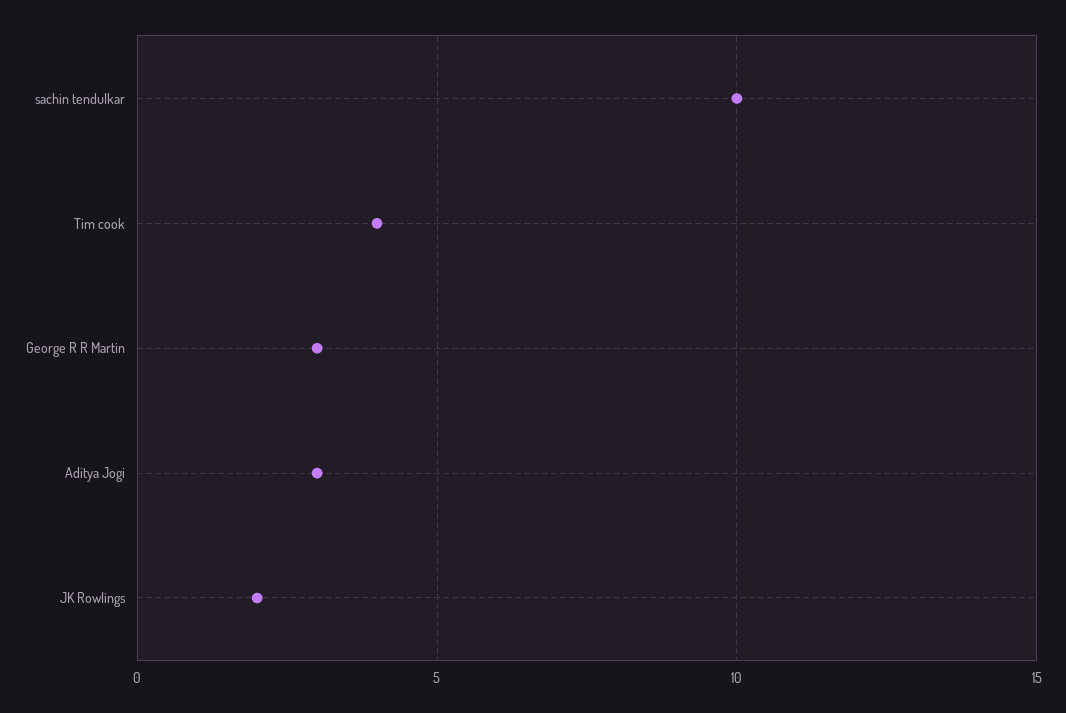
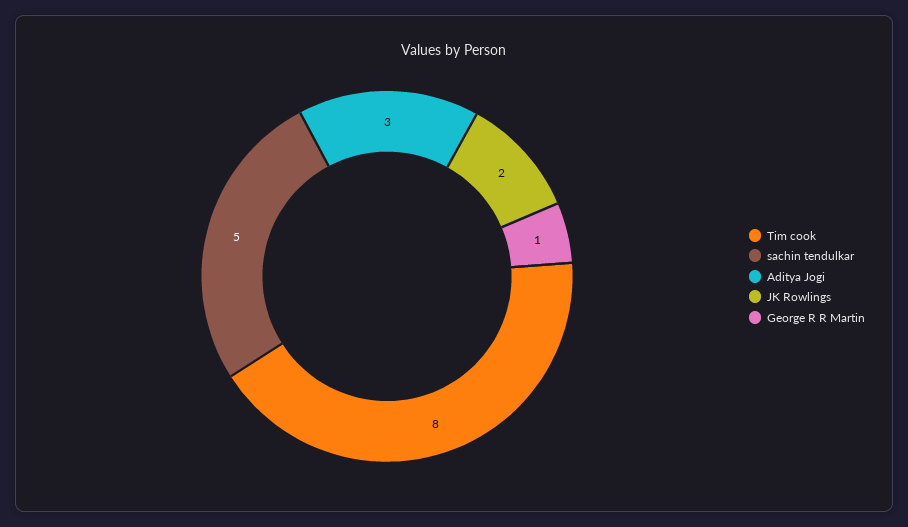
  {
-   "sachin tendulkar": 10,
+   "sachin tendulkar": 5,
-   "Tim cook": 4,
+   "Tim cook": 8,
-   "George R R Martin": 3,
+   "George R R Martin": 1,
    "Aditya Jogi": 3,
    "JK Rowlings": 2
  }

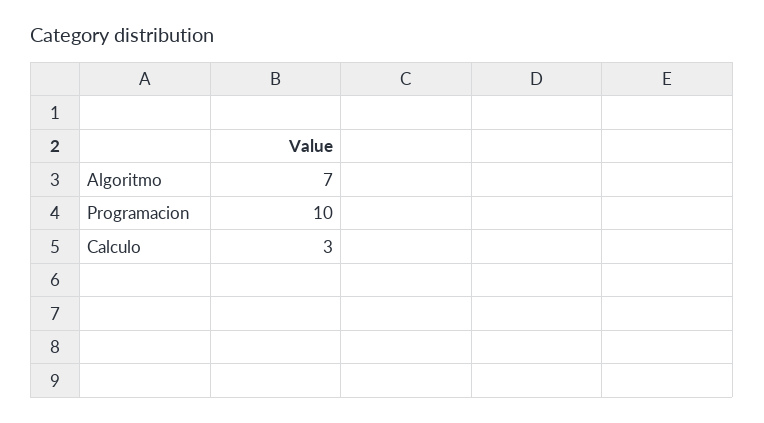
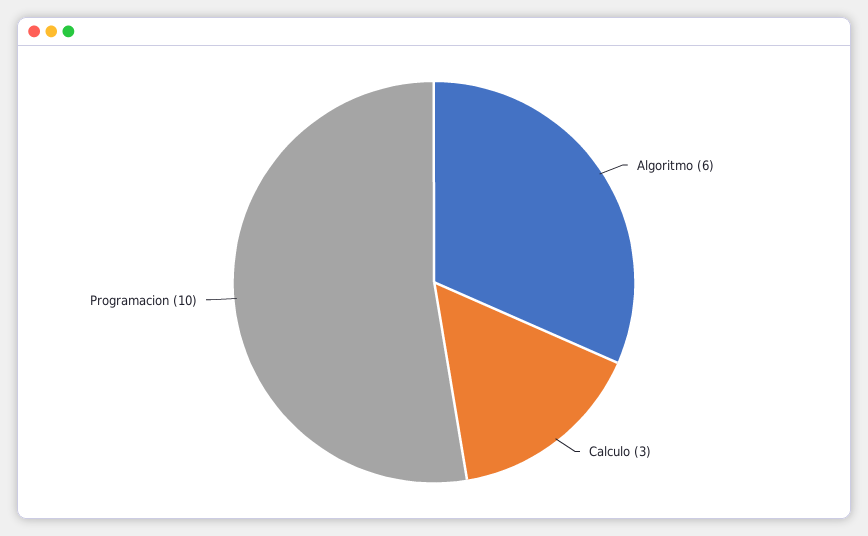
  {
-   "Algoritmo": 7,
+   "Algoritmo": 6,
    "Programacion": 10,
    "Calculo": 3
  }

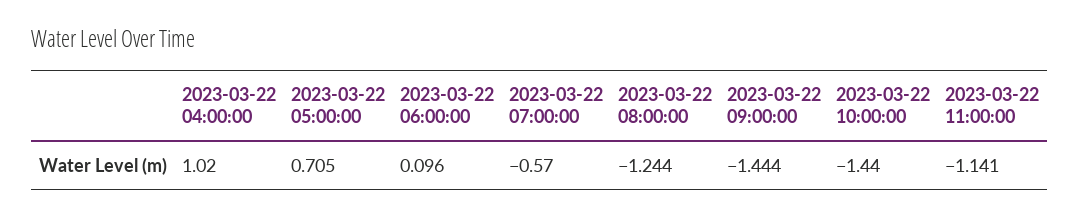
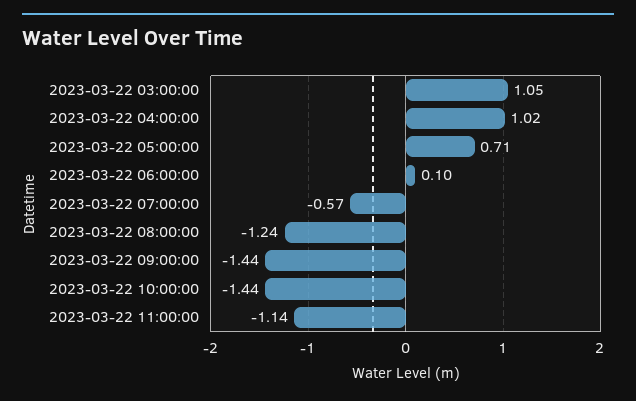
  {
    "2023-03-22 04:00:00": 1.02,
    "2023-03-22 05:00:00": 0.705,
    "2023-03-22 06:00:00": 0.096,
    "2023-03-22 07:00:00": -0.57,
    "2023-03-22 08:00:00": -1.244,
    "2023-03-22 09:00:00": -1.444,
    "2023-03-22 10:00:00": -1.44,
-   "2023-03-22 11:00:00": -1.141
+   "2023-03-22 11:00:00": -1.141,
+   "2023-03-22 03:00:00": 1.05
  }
---
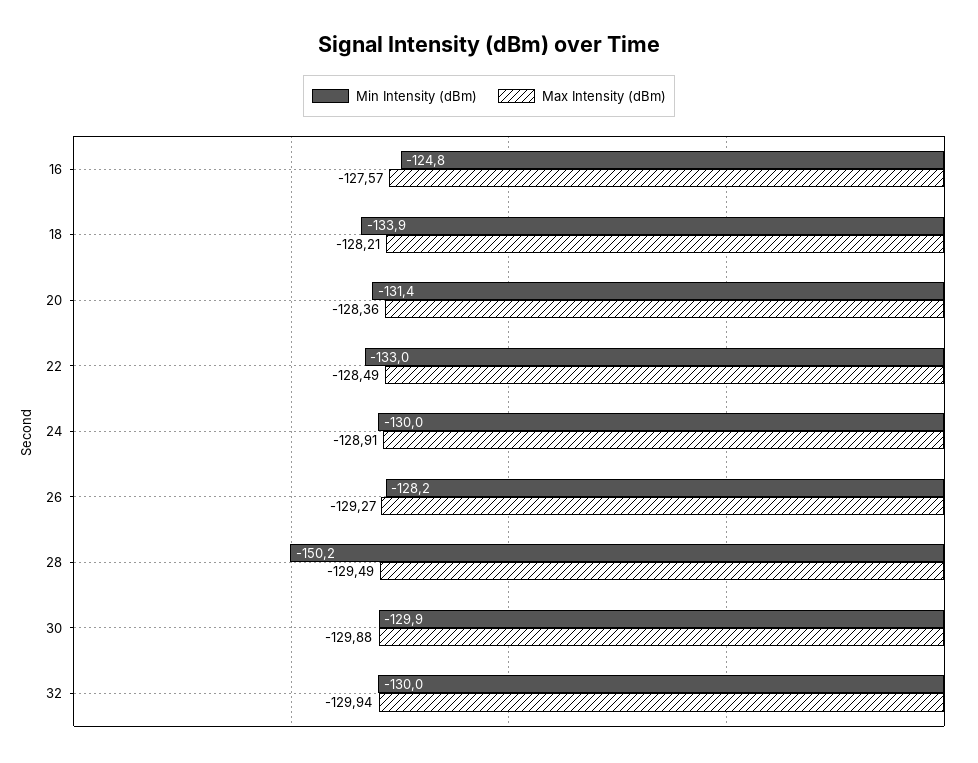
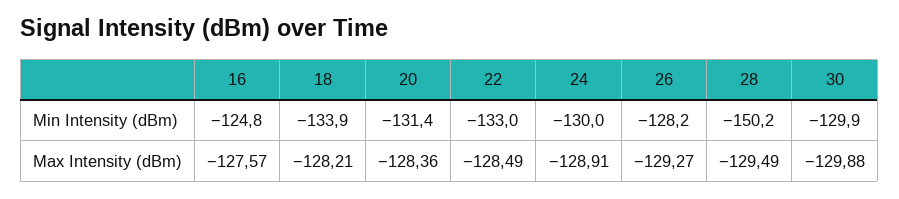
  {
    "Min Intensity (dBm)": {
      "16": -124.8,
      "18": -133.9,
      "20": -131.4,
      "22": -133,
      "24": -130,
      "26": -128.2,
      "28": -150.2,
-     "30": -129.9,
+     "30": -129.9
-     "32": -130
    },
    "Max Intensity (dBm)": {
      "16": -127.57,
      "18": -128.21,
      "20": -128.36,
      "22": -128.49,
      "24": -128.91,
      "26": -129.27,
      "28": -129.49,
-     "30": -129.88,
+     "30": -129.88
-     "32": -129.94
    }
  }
* * *
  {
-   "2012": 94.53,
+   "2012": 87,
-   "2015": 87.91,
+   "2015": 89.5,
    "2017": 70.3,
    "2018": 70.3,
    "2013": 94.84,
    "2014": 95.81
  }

**Problem details**
Each line of the listing that contains the word "Intensity" must be counted. Give only the resulting figure.

**Completed task**
2